Magliulo G, Terranova G, Sepe C, Cordeschi S, Cristofar P
Fourth ENT Department, University la Sapienza, Rome, Italy.
Clin Otolaryngol Allied Sci. 1998 Jun;23(3):253-8. doi: 10.1046/j.1365-2273.1998.00144.x.
This paper describes a series of patients with a petrous temporal bone cholesteatoma paying particular attention to the complications and their management. Sixteen patients who underwent surgery in our department were reviewed. Topographically, the petrous bone cholesteatomas were grouped into five categories according to the classification proposed by Sanna et al. There were five massive labyrinthine; five infralabyrinthine; one apical; four supralabyrinthine; and one infralabyrinthine-apical. Clinically, the presenting symptom of these lesions were facial nerve paralysis (10 patients) and unilateral deafness (13 patients).

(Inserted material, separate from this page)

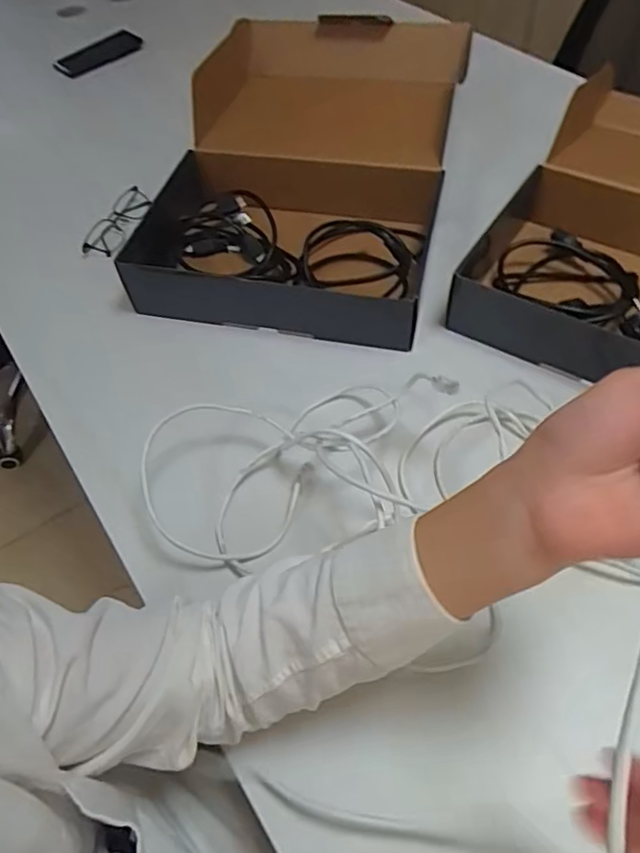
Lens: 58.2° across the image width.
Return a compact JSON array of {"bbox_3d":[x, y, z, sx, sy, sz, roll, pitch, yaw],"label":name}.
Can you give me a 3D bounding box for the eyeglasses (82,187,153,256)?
[{"bbox_3d":[-0.283,-0.282,0.807,0.037,0.038,0.139,16,58,15],"label":"eyeglasses"}]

Total removal of the cholesteatomas was achieved in all patients using different surgical approaches according to their site and extent. Recurrences were observed in two patients after 8 months and 24 months, respectively. The facial nerve was infiltrated and compressed by the cholesteatoma in eight patients. Seven were managed with cable grafts using sural nerve. One of these patients was treated using a facial-hypoglossal anastomosis because of the failure of the graft. In the remaining patient, a baby-sitter procedure was employed. In the other two patients, the preoperative facial paralysis was due to compression by the cholesteatoma, and its removal allowed partial recovery of facial function. The rationale of the surgical management of petrous bone cholesteatoma is its radical and total removal. Our present policy is to prefer approaches which result in a closed cavity obliterating the eustachian tube and closing the auditory canal as a blind sac. Facial nerve function is the main complication of these lesions, Facial nerve involvement requires rapid management because the duration of the paralysis is directly related to poor recovery of facial function.
本文描述了一系列岩部颞骨胆脂瘤患者,特别关注其并发症及其处理。回顾了在我科接受手术的16例患者。从解剖学角度,根据Sanna等人提出的分类方法,岩部胆脂瘤分为五类。其中有5例巨大迷路型;5例迷路下型;1例岩尖型;4例迷路上型;1例迷路下 - 岩尖型。临床上,这些病变的主要症状为面神经麻痹(10例患者)和单侧耳聋(13例患者)。根据胆脂瘤的部位和范围,采用不同的手术入路,所有患者均实现了胆脂瘤的完全切除。分别在8个月和24个月后观察到2例患者复发。8例患者的面神经被胆脂瘤浸润和压迫。其中7例采用腓肠神经电缆移植治疗。由于移植失败,其中1例患者采用面神经 - 舌下神经吻合术治疗。在其余1例患者中,采用了保姆手术。另外2例患者术前面神经麻痹是由胆脂瘤压迫所致,切除胆脂瘤后,面神经功能部分恢复。岩部胆脂瘤手术治疗的原则是彻底完全切除。我们目前的策略倾向于采用能形成封闭腔隙、闭塞咽鼓管并将外耳道封闭成盲囊的入路。面神经功能是这些病变的主要并发症,面神经受累需要迅速处理,因为面神经麻痹的持续时间与面神经功能恢复不良直接相关。